* _Aufgabe 1_
Mit welchem Schlag beendete Roger Federer laut dem Ausgangstext das Match im Davis-Cup-Finale?

* _Ausgangstext_
------------------------------------
Switzerland's Roger Federer reacts after he defeated France's Richard Gasquet during their Davis Cup final singles tennis match at the Pierre-Mauroy stadium in Villeneuve d'Ascq

Quelle: REUTERS

Mit einem dieser erstaunlichen Federer-Momente, die der schon verstorbene US-Autor David Foster Wallace einst auf so wunderbare Weise beschrieb, beendete Roger Federer Anfang Dezember das Match im Davis-Cup-Finale gegen den Franzosen Richard Gasquet. Er setzte einen Rückhand-Stoppball mit leichtem Unterschnitt gefühlvoll direkt hinters Netz - unerreichbar für seinen Kontrahenten.
------------------------------------
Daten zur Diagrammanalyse
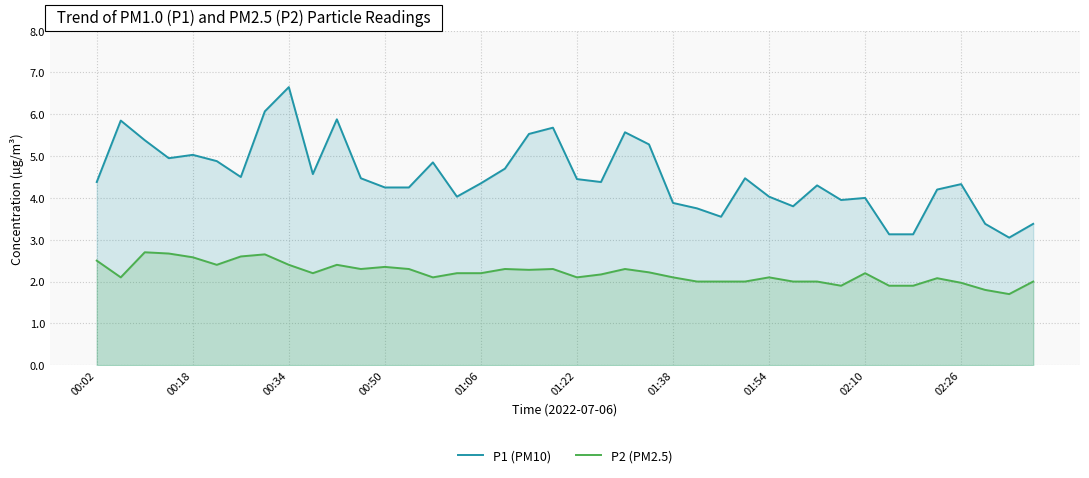

The P2 (PM2.5) series shows 2.6 at 00:18. True or false?

True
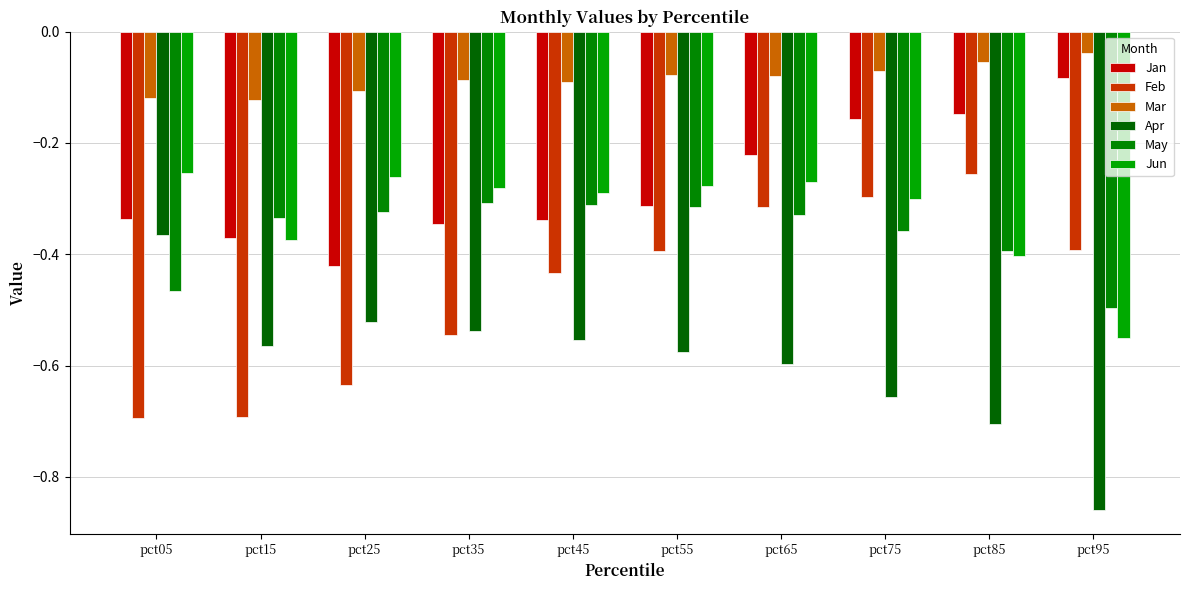

What are all the series names shown in the legend?

Jan, Feb, Mar, Apr, May, Jun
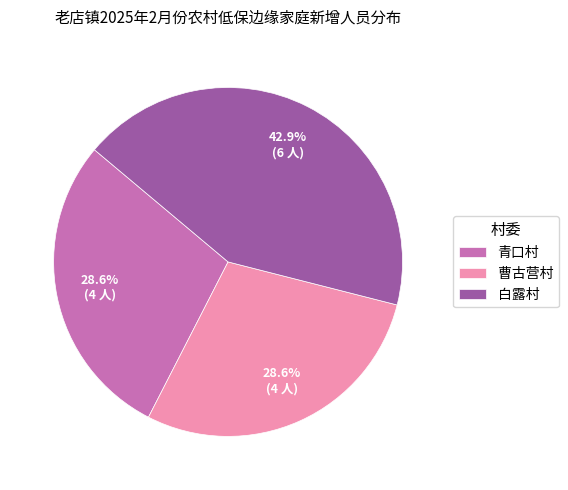

What is the largest slice in the pie chart?

白露村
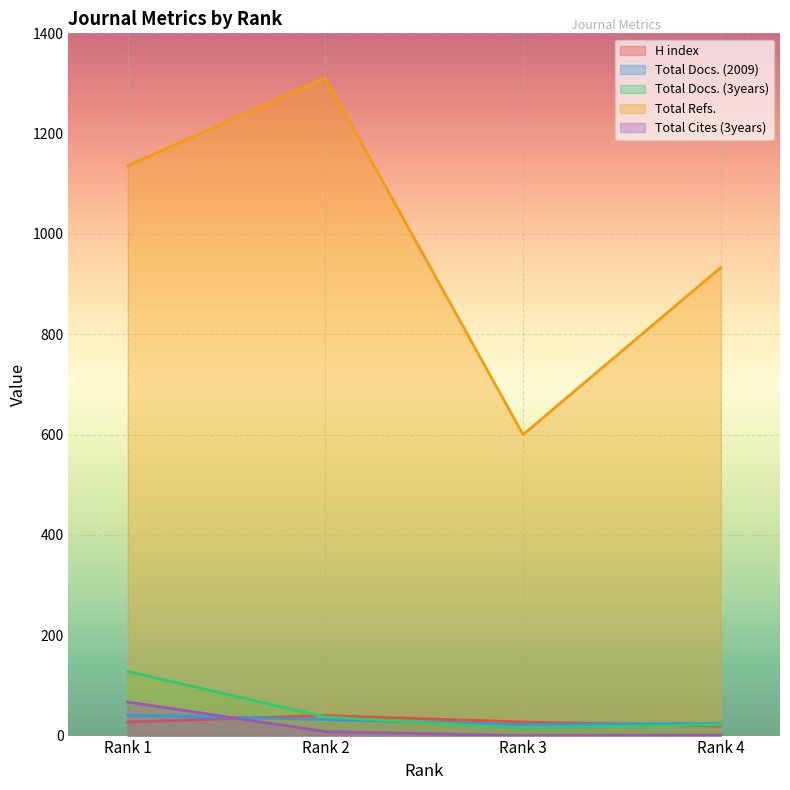

Rank the series by their maximum value, from lowest to highest.

H index, Total Docs. (2009), Total Cites (3years), Total Docs. (3years), Total Refs.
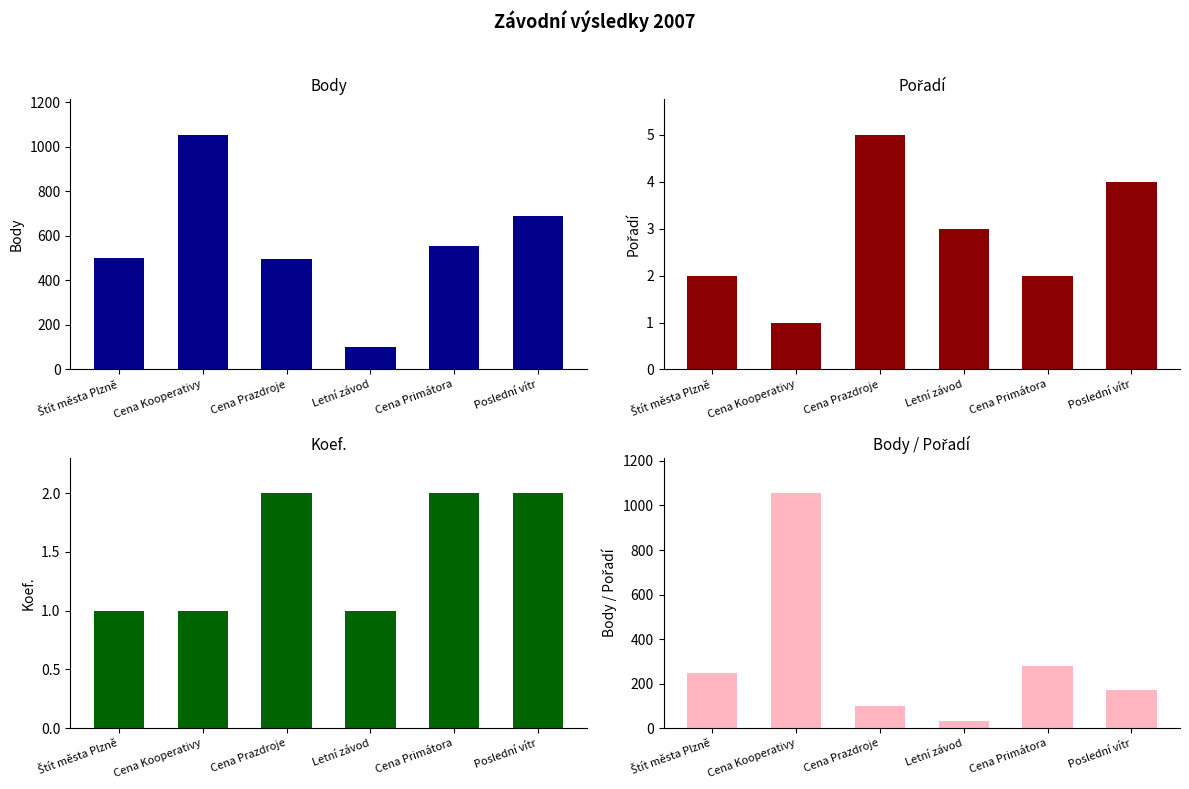

Is it true that Body/Pořadí equals 453.7 at Cena Primátora?

False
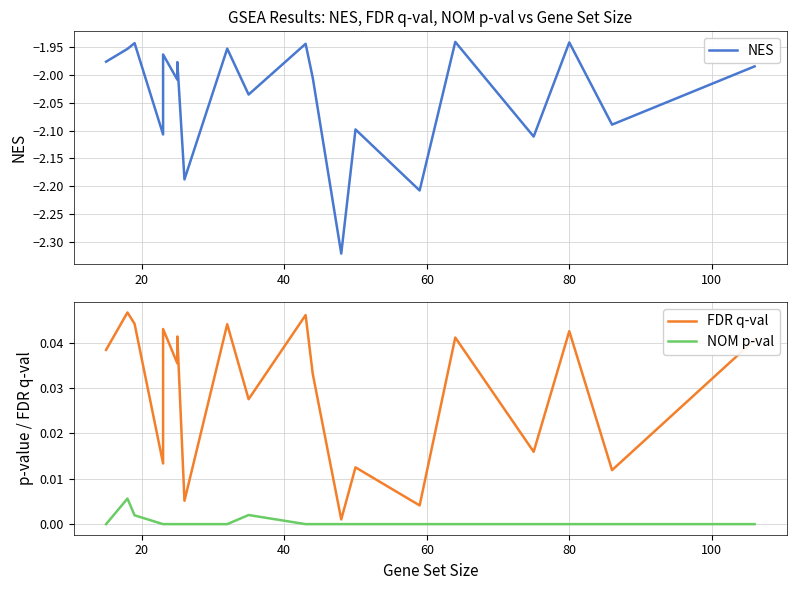

True or false: FDR q-val and NOM p-val intersect in this chart.

False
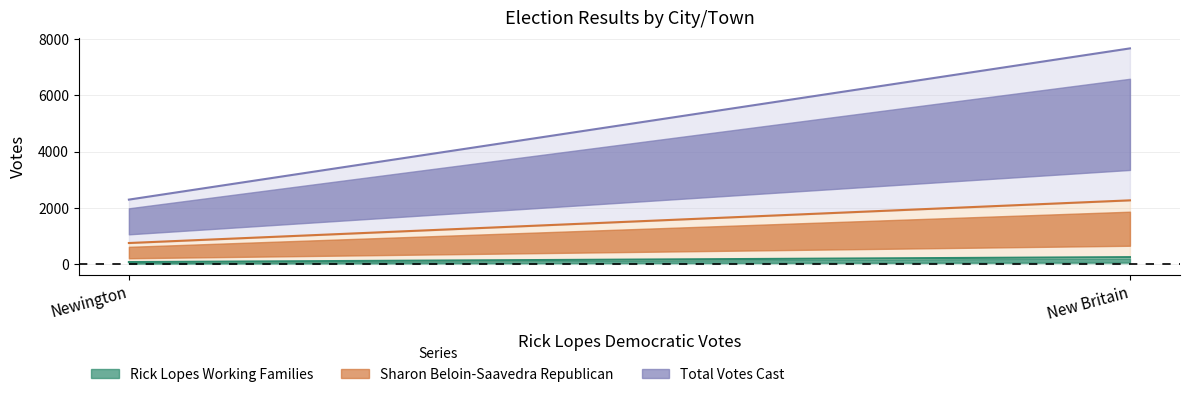

Count the Rick Lopes Working Families values in the range 67 to 243.

2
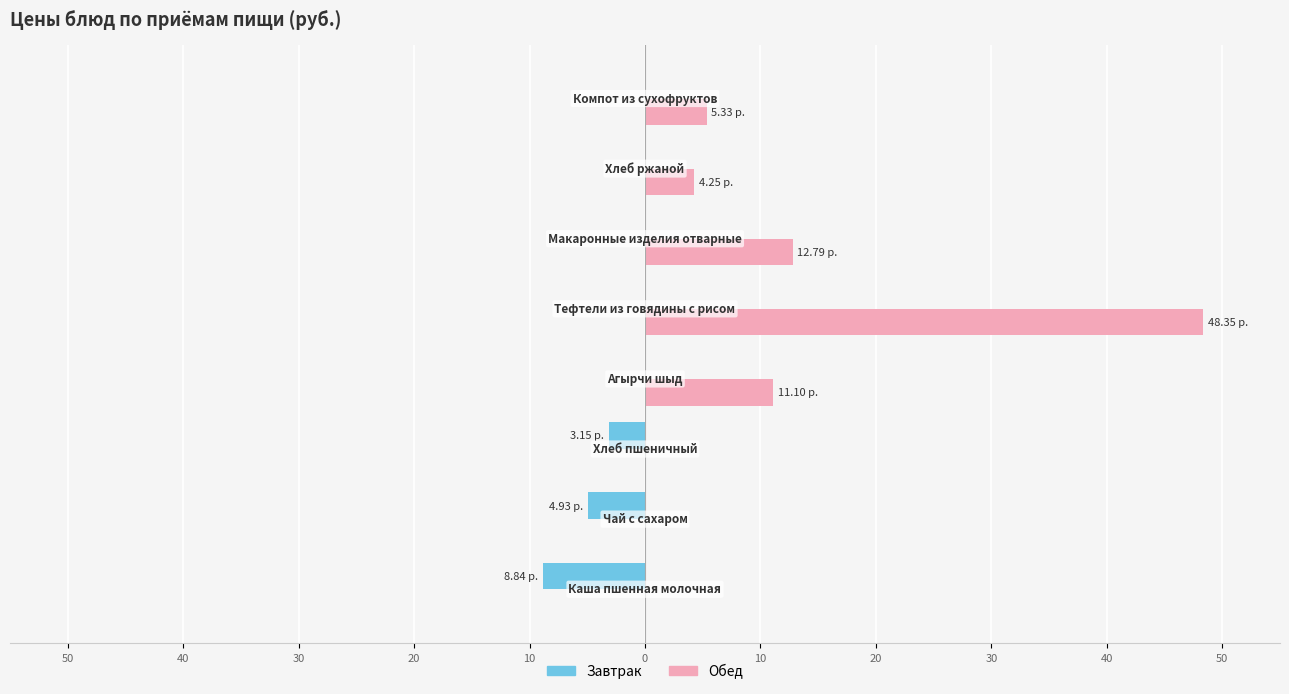

What are all the series names shown in the legend?

Завтрак, Обед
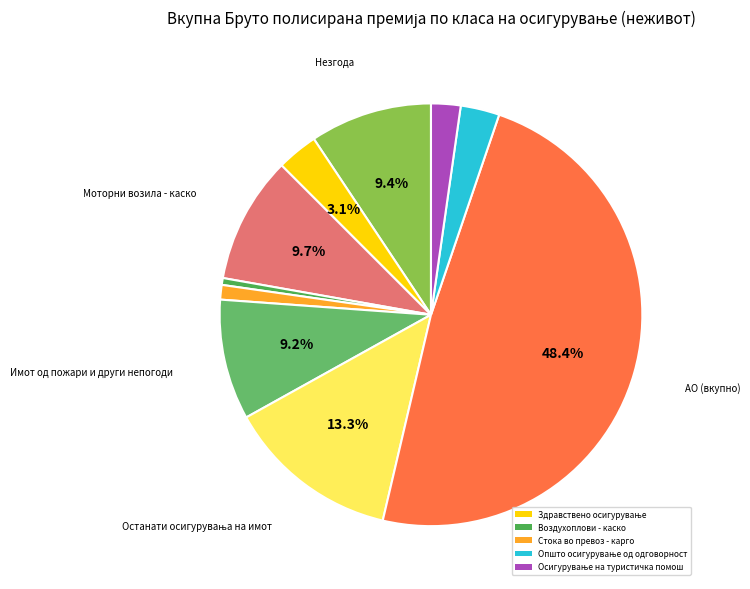

Count the number of slices in the pie.

10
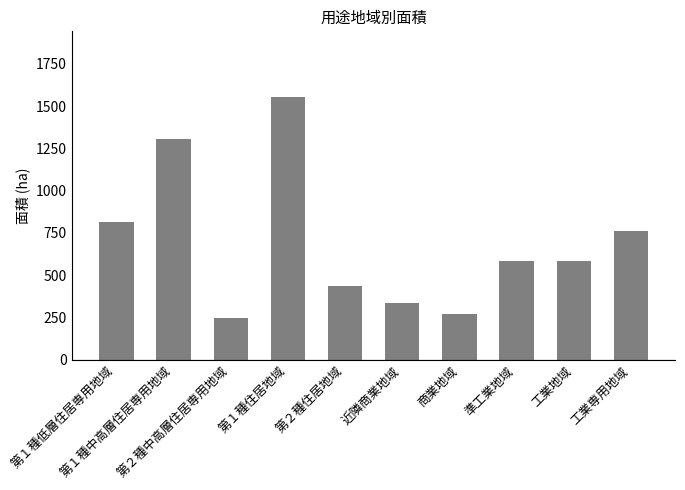

Read the value at 第２種中高層住居専用地域.

246.5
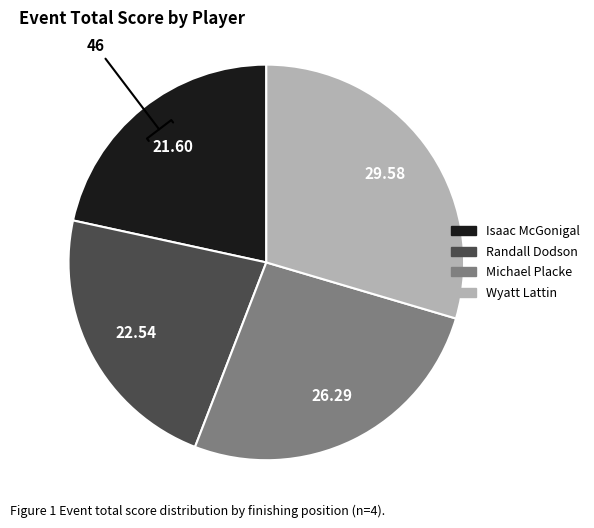

Between Wyatt Lattin and Isaac McGonigal, which is larger?

Wyatt Lattin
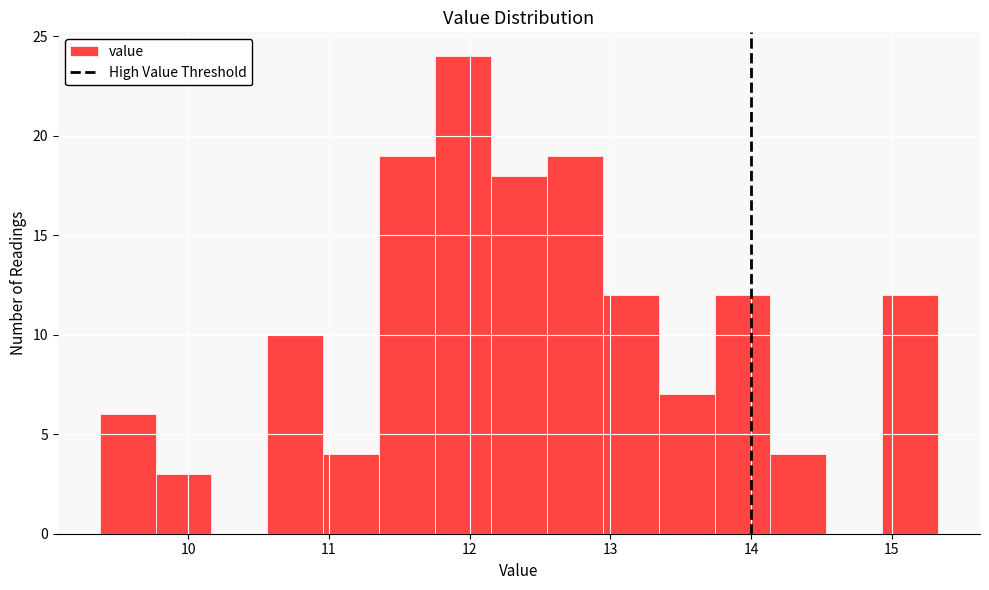

Around what value on the x-axis is the tallest bar? Give the approximate position of its centre, as read against the axis.

12.0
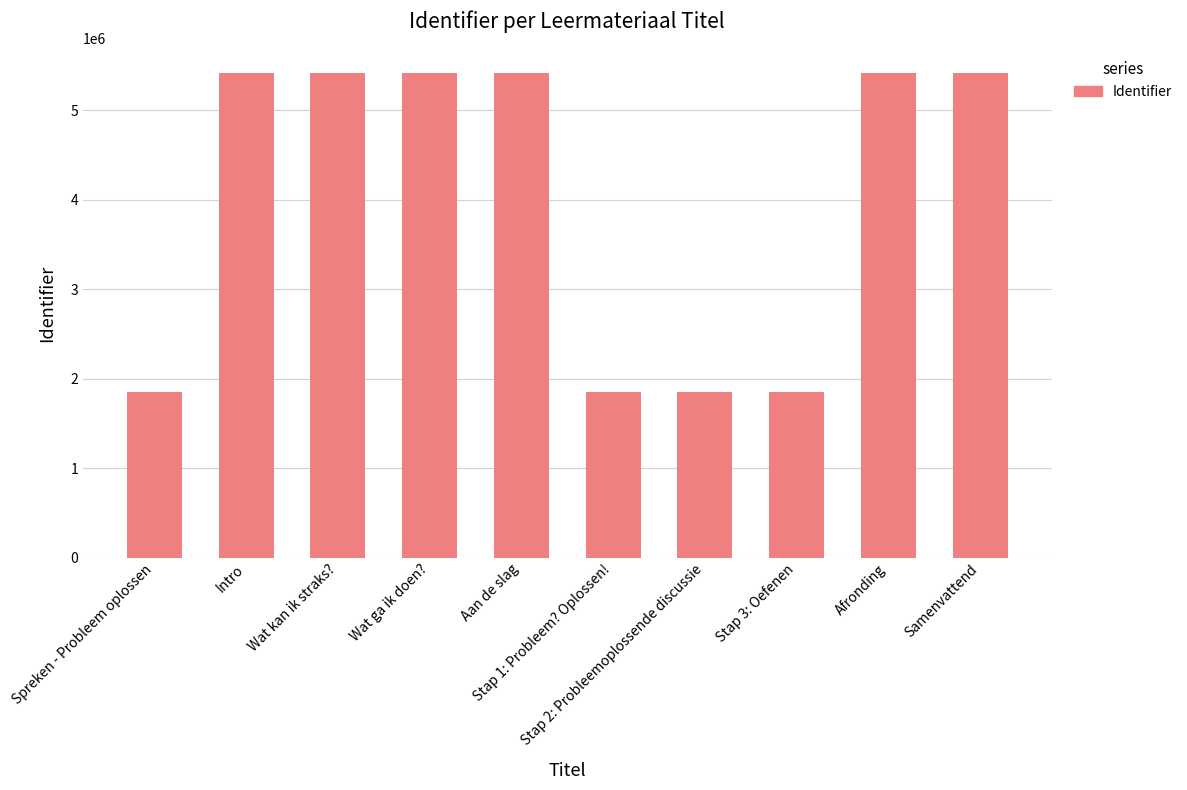

What is the smallest value displayed?

1851256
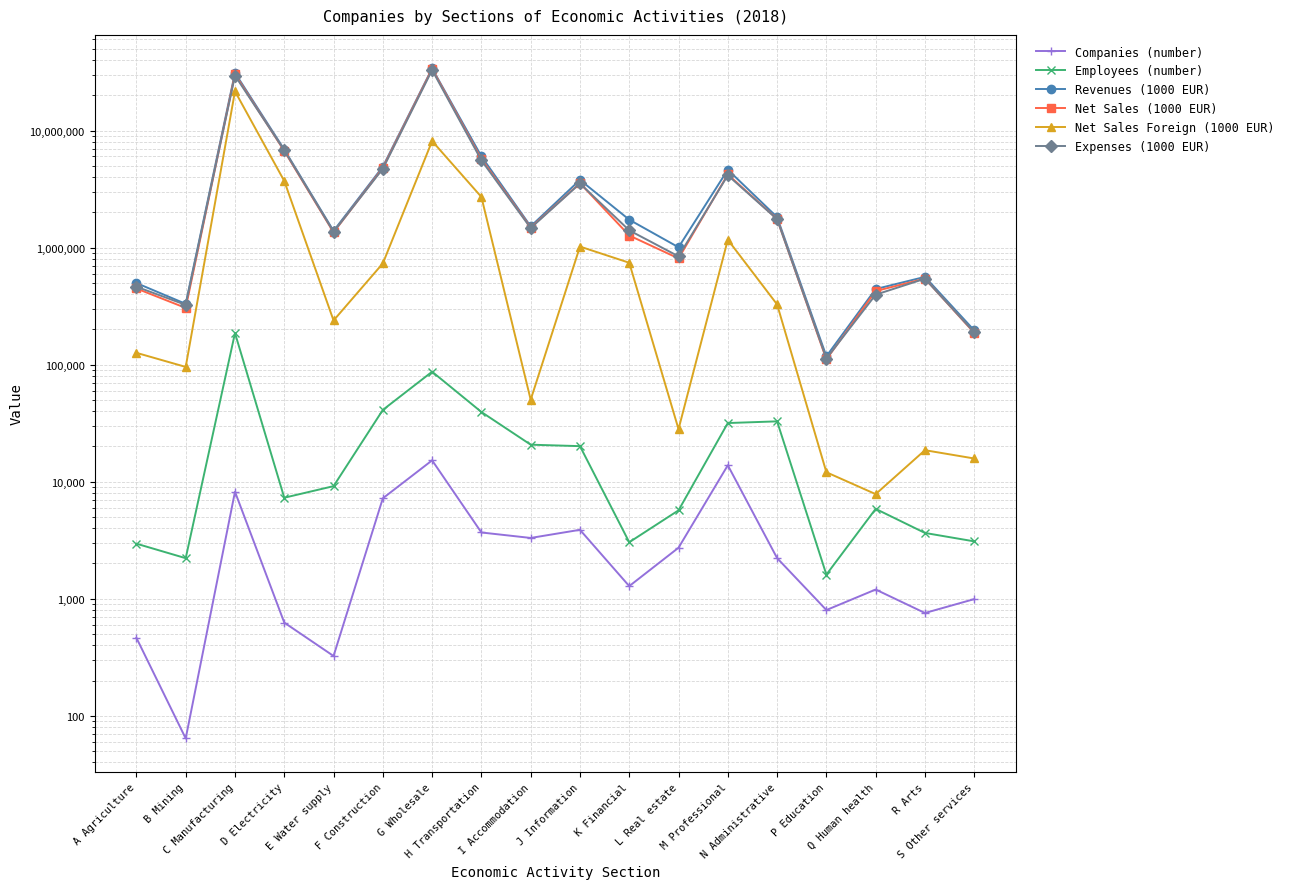

What is the difference between the Revenues (1000 EUR) values at S Other services and C Manufacturing?

30892647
------------------------------------
* _Aufgabe 2_
Wiederhole sämtliche Datenzeilen oben Wort für Wort, lass dabei aber die Bilder weg.

* _Erwartete Antwort 1_
Mit einem gefühlvollen Rückhand-Stoppball mit leichtem Unterschnitt direkt hinters Netz.

* _Erwartete Antwort 2_
The P2 (PM2.5) series shows 2.6 at 00:18. True or false?

True

What are all the series names shown in the legend?

Jan, Feb, Mar, Apr, May, Jun

What is the largest slice in the pie chart?

白露村

Rank the series by their maximum value, from lowest to highest.

H index, Total Docs. (2009), Total Cites (3years), Total Docs. (3years), Total Refs.

Is it true that Body/Pořadí equals 453.7 at Cena Primátora?

False

True or false: FDR q-val and NOM p-val intersect in this chart.

False

Count the Rick Lopes Working Families values in the range 67 to 243.

2

What are all the series names shown in the legend?

Завтрак, Обед

Count the number of slices in the pie.

10

Read the value at 第２種中高層住居専用地域.

246.5

Between Wyatt Lattin and Isaac McGonigal, which is larger?

Wyatt Lattin

Around what value on the x-axis is the tallest bar? Give the approximate position of its centre, as read against the axis.

12.0

What is the smallest value displayed?

1851256

What is the difference between the Revenues (1000 EUR) values at S Other services and C Manufacturing?

30892647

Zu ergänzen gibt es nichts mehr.